帰りの機内では娘が今までにない行動をとったのでとてもびっくりした。なんと、あんなに人見知りの激しかった娘が、通路を挟んだ席のおばさま方に愛想をふりまいたのだ。相手にしてくれるものだからさらに調子に乗って笑いかけ、そうかと思えば今度はシートの隙間から後ろのカップルを覗いてはニコニコしている。フライト・アテンダントが通りかかるとじろ〜っと見て笑いかける。機嫌が悪くなりかけても、周りの人が相手をしてくれると機嫌がなおって、おもちゃなどで気をそらすよりもずっと効果があった。周りの人もずっと娘の相手をするのは面倒だったと思うが、「すまないね・・・」と思いつつ、かなり助かったのは事実である。娘はなんだか人が変わったようで、母親としてはなんとなく気恥ずかしい思いをしたが、それでも、にま〜っと笑う顔が「かわいい〜〜〜!」と、1人で親ばかの思いにひたっていた。
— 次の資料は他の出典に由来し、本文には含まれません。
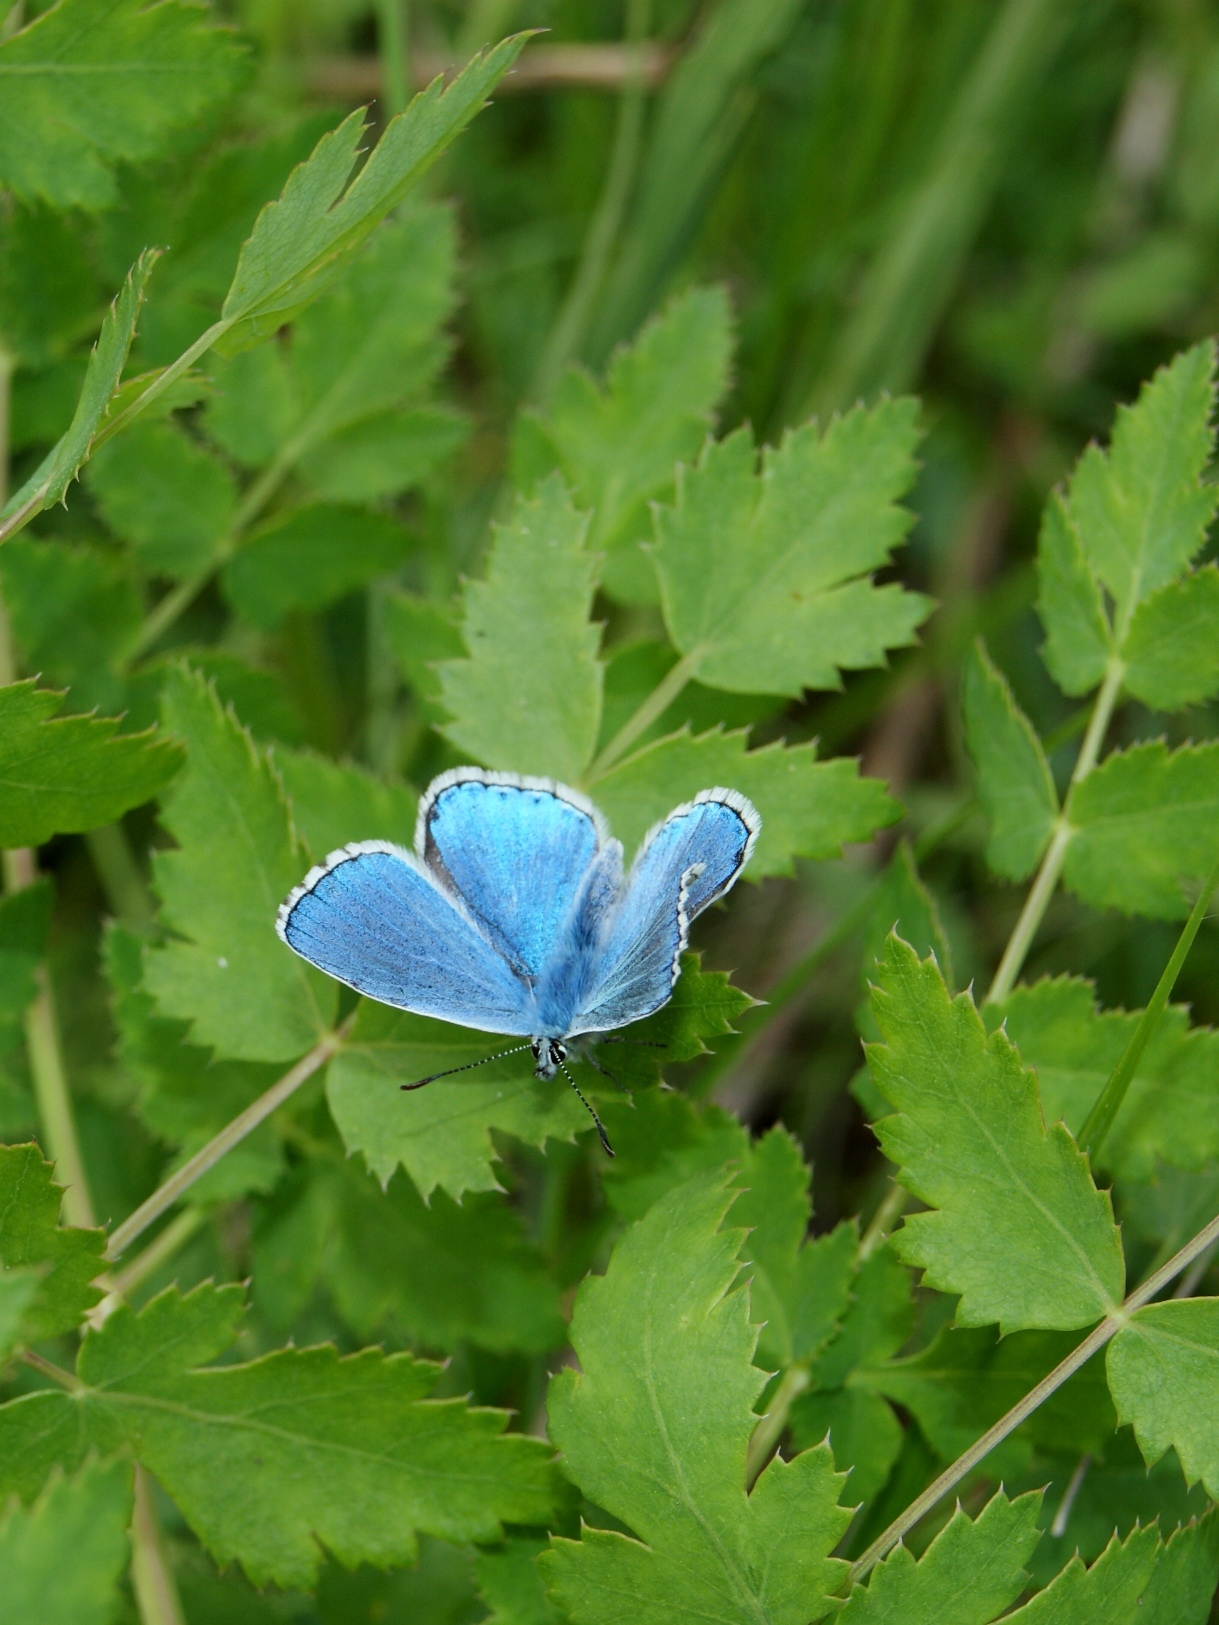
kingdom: Animalia
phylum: Arthropoda
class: Insecta
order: Lepidoptera
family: Lycaenidae
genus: Lysandra
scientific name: Lysandra bellargus
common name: Adonis blue
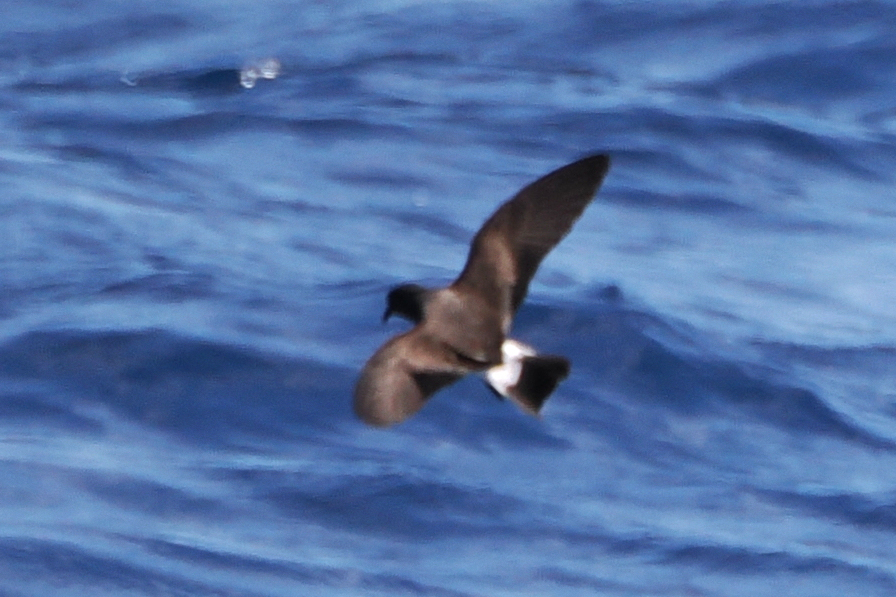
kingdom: Animalia
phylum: Chordata
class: Aves
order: Procellariiformes
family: Hydrobatidae
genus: Oceanodroma
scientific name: Oceanodroma castro
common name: Band-rumped storm-petrel
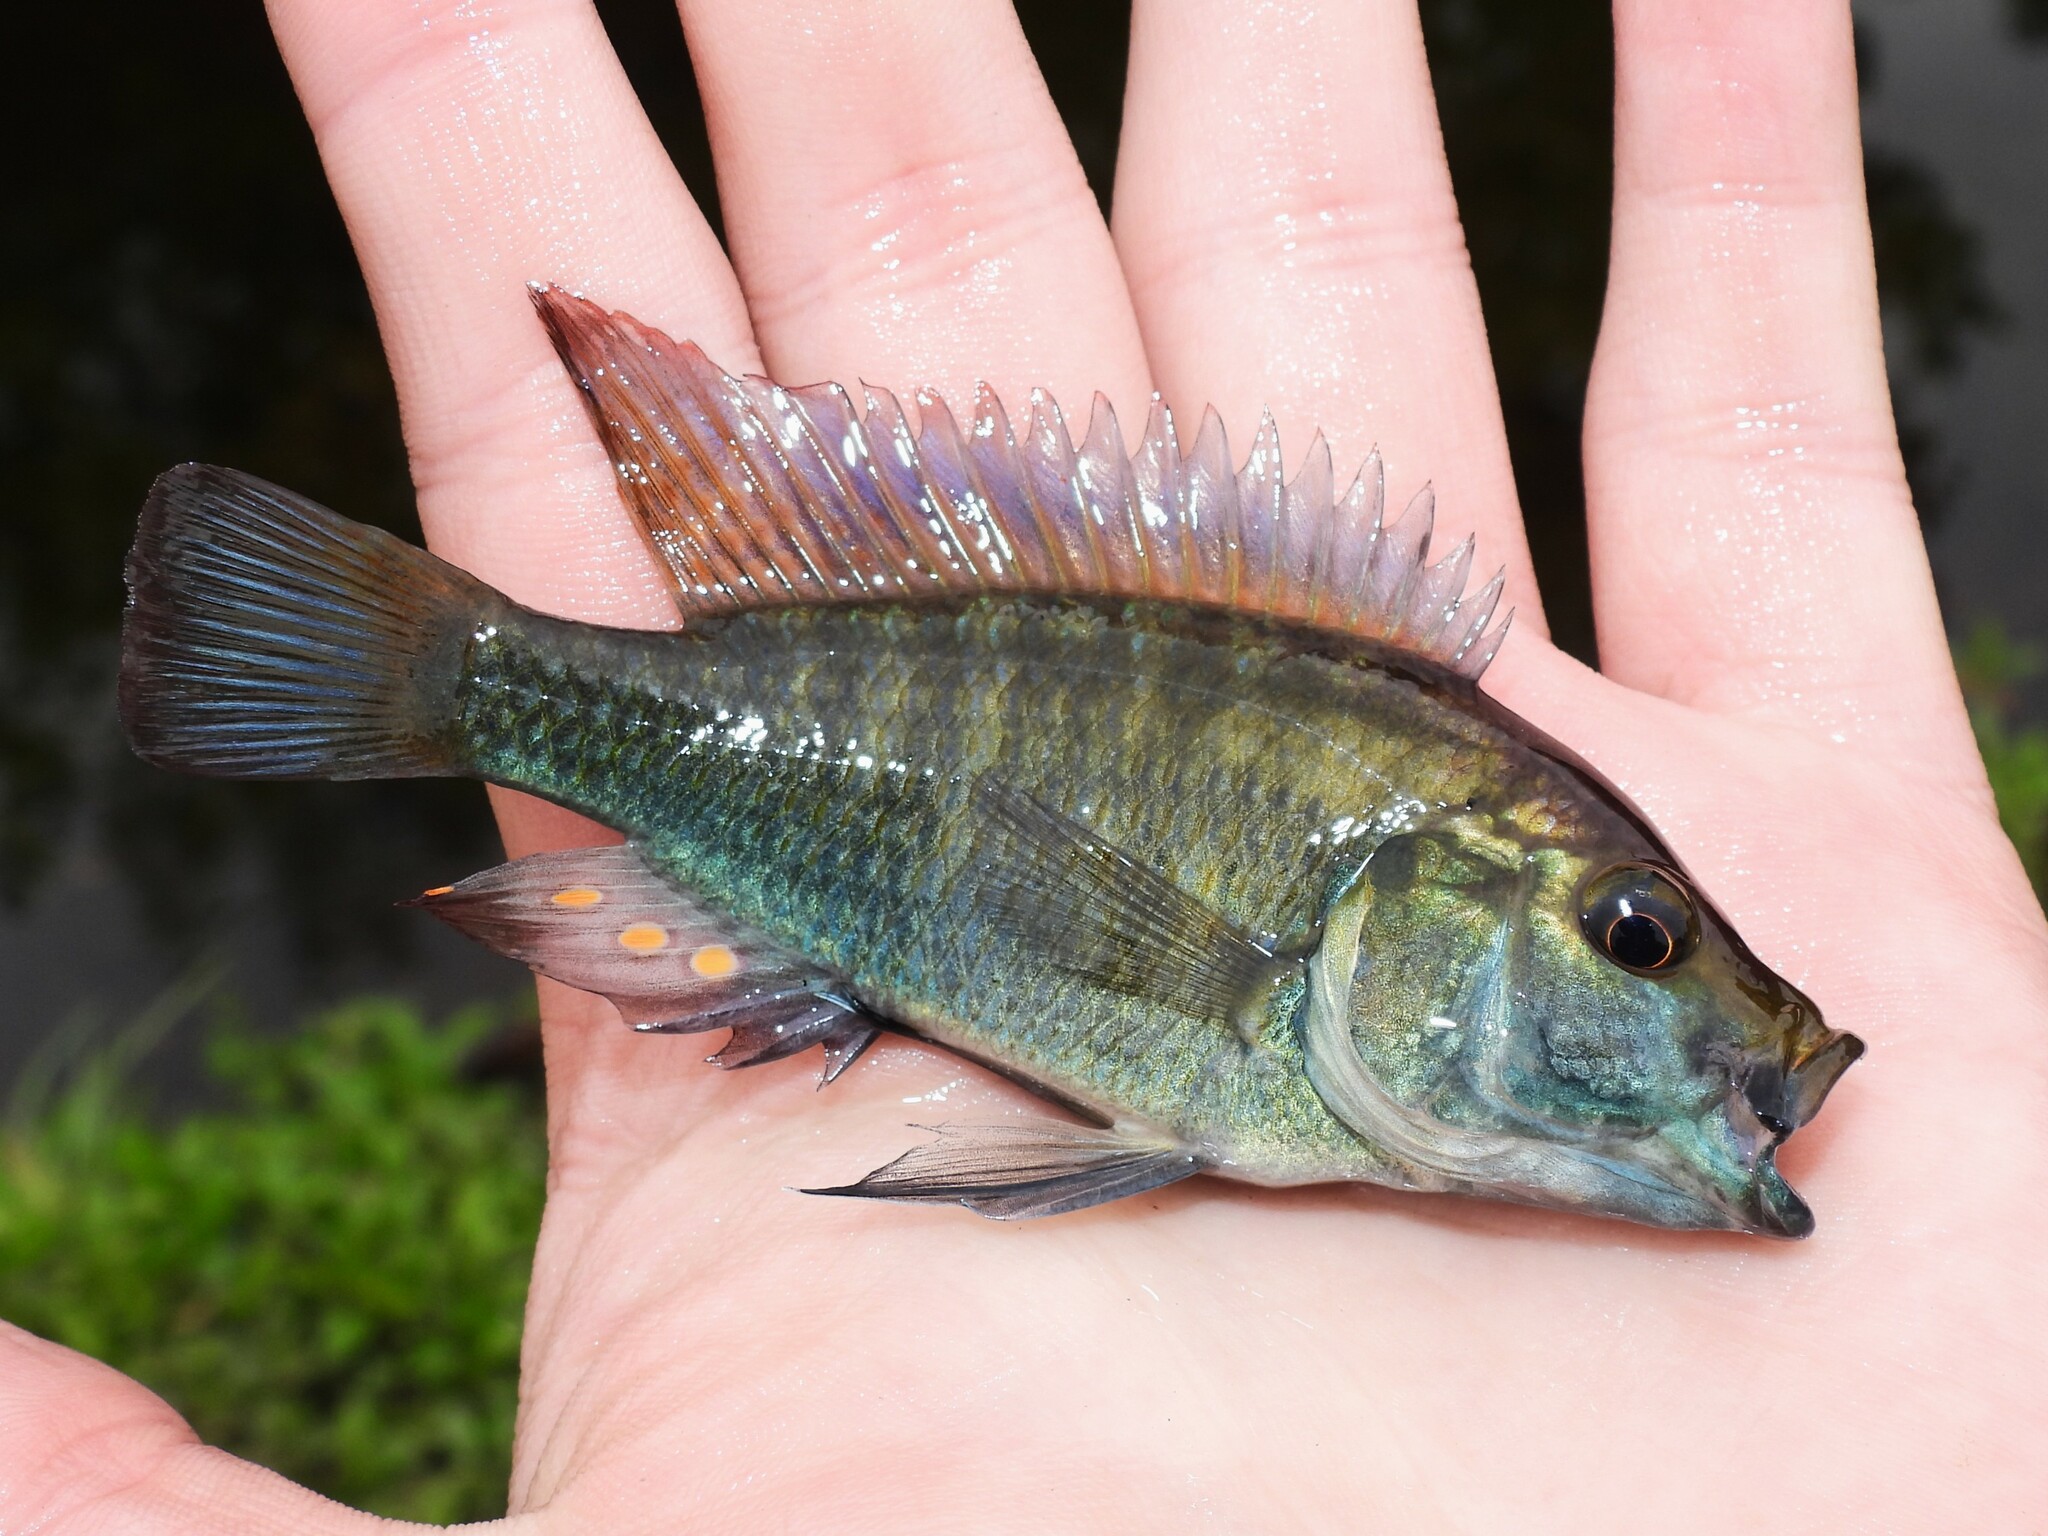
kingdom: Animalia
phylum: Chordata
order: Perciformes
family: Cichlidae
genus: Astatotilapia
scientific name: Astatotilapia calliptera
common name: Eastern happy
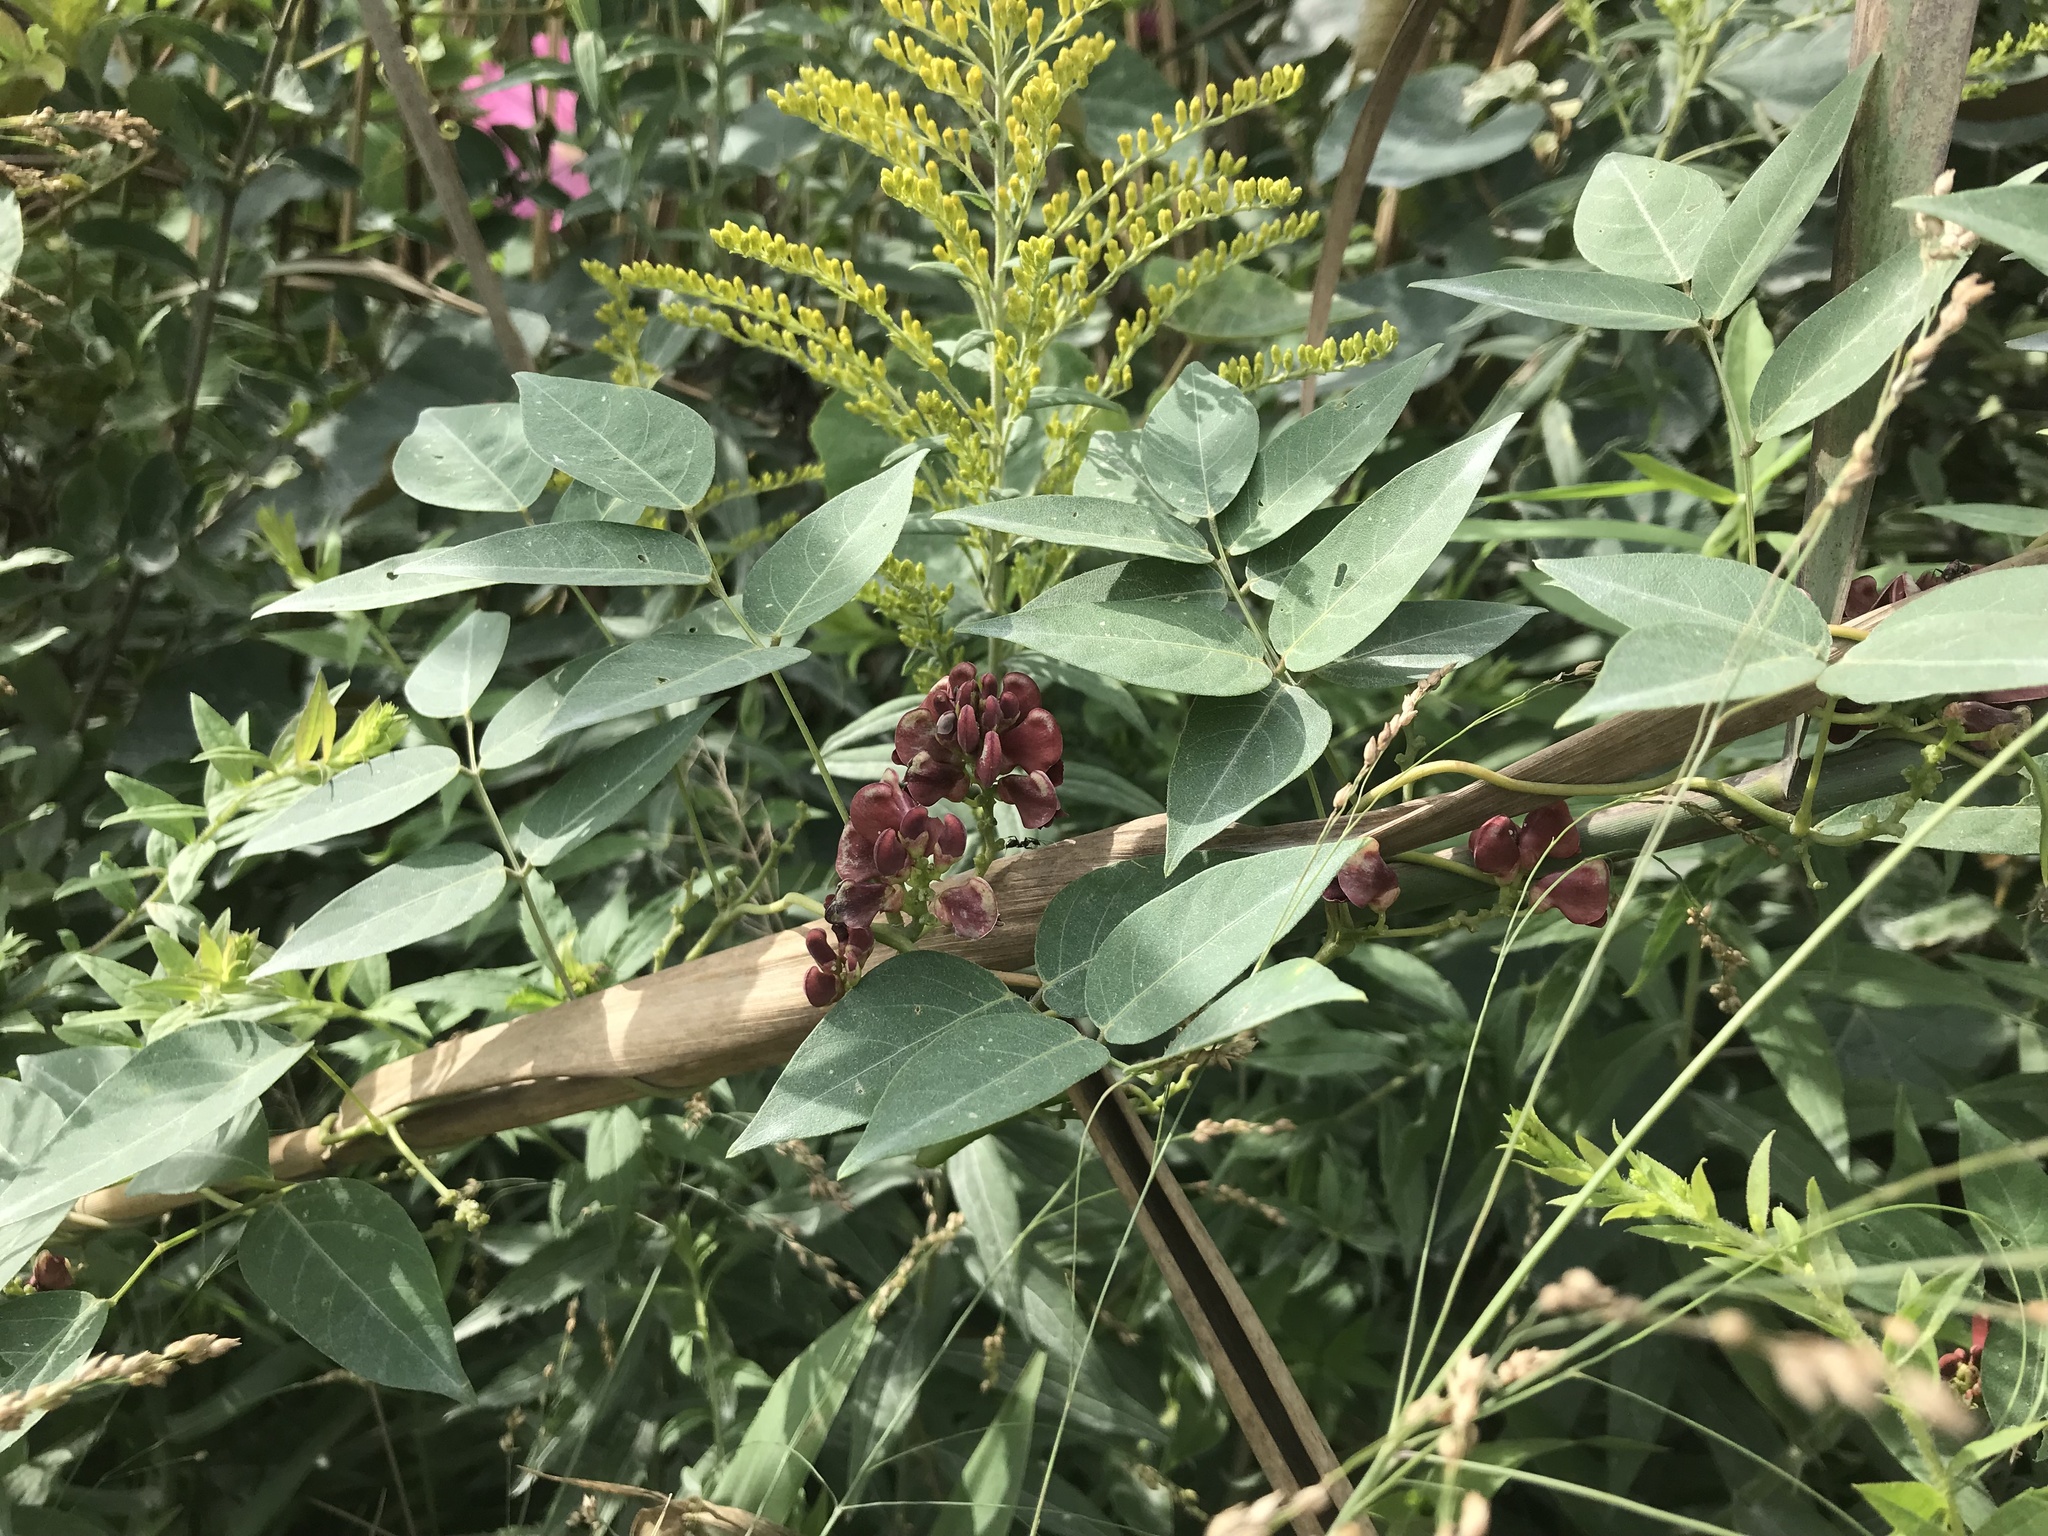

考えてみると、会う人会う人「これだともうあと1週間でハイハイ(crawling)始めるわよ」と言われながら何週間も経っていたのが、ハイハイしている子どもと一緒に遊んだのが良かったのか、オーランドから帰る前日、ついにハイハイを始めたし、帰りの飛行機では人見知りも乗り越えてしまった?ようで、いろんな意味で実りのある旅となった。